In 2016, 24.4% of bilateral ODA went to Denmark’s top 10 recipients. Nine of the top 10 recipients of Danish aid were priority countries, with the exception being the Syrian Arab Republic. In 2015, Denmark had at total of 22 priority countries which was reduced to 14 in 2016. In 2016, its support to fragile contexts reached USD 558.6 million (31% of gross bilateral ODA). Support to fragile contexts consisted mainly of project-type interventions (78%) and contributions to pooled funds (16%).
In 2016, 23.1% of bilateral ODA was allocated to least developed countries (LDCs), amounting to USD 412.1 million. This is an increase from 21.7% in 2015 and is slightly higher than the 2016 DAC average of 21.9%. The LDCs still received the highest share of bilateral ODA in 2015, noting that 58.9% was unallocated by income group.

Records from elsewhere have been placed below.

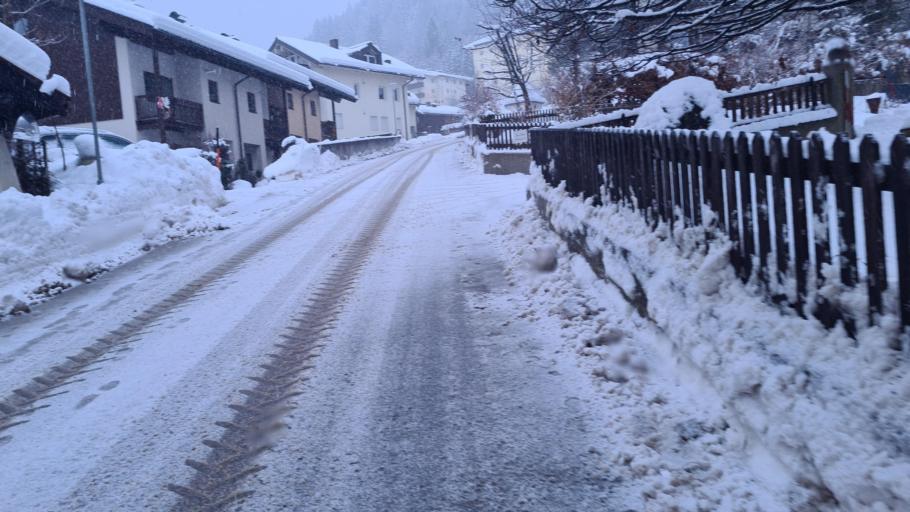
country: AT
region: Salzburg
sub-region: Politischer Bezirk Zell am See
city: Neukirchen am Grossvenediger
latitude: 47.2549
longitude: 12.2757
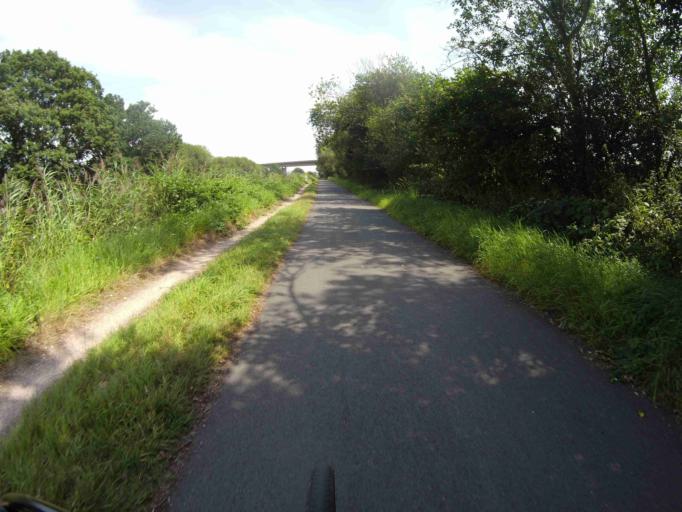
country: GB
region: England
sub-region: Devon
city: Exminster
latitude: 50.6887
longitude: -3.4864
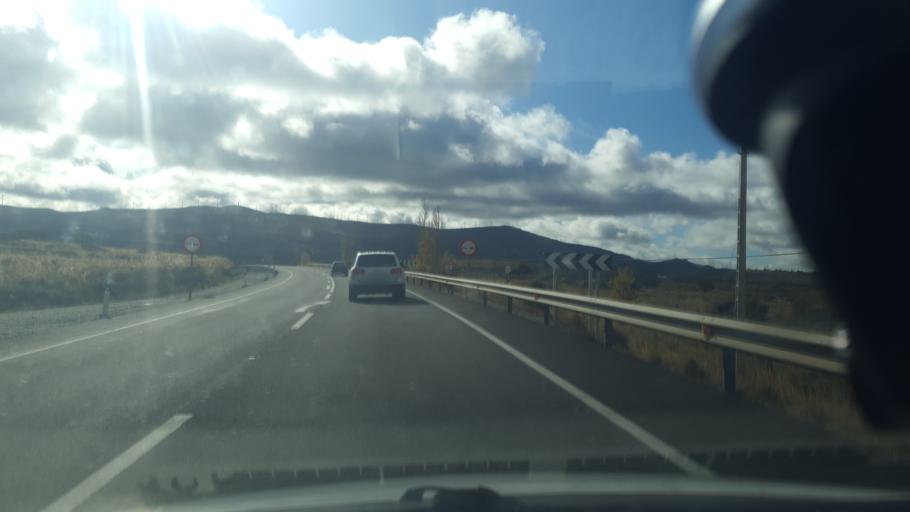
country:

At 0.21% of GNI in 2016, total ODA to the LDCs was above the UN target of 0.15% of GNI.
In 2016, 23.8% of bilateral ODA was allocated to social infrastructure and services, reaching USD 359 million, with a strong focus on support to government and civil society (USD 242.9 million). Banking and financial services also received strong support, amounting to USD 107 million. USD 254 million was allocated to humanitarian aid. In 2016, Denmark committed USD 241.5 million (23.2% of bilateral allocable aid) to promote aid for trade and to improve developing countries’ trade performance and integration into the world economy.
USD 288.7 million of bilateral ODA supported gender equality. In 2016, 33.9% of Danish bilateral allocable aid had gender equality and women’s empowerment as a principal or significant objective, compared with the DAC country average of 36.5%. It is, however, lower than in 2015, when it stood at 56.8%. All of Denmark’s aid to health focuses on gender.
USD 197.1 million of bilateral ODA supported the environment. In 2016, 18.9% of Danish bilateral allocable aid supported the environment and 12.5% (USD 130.5 million) focused particularly on climate change, compared with the respective DAC country averages of 33% and 25.7%.
Note to reader: Annex B provides “Methodological notes on the profiles of Development Assistance Committee members”.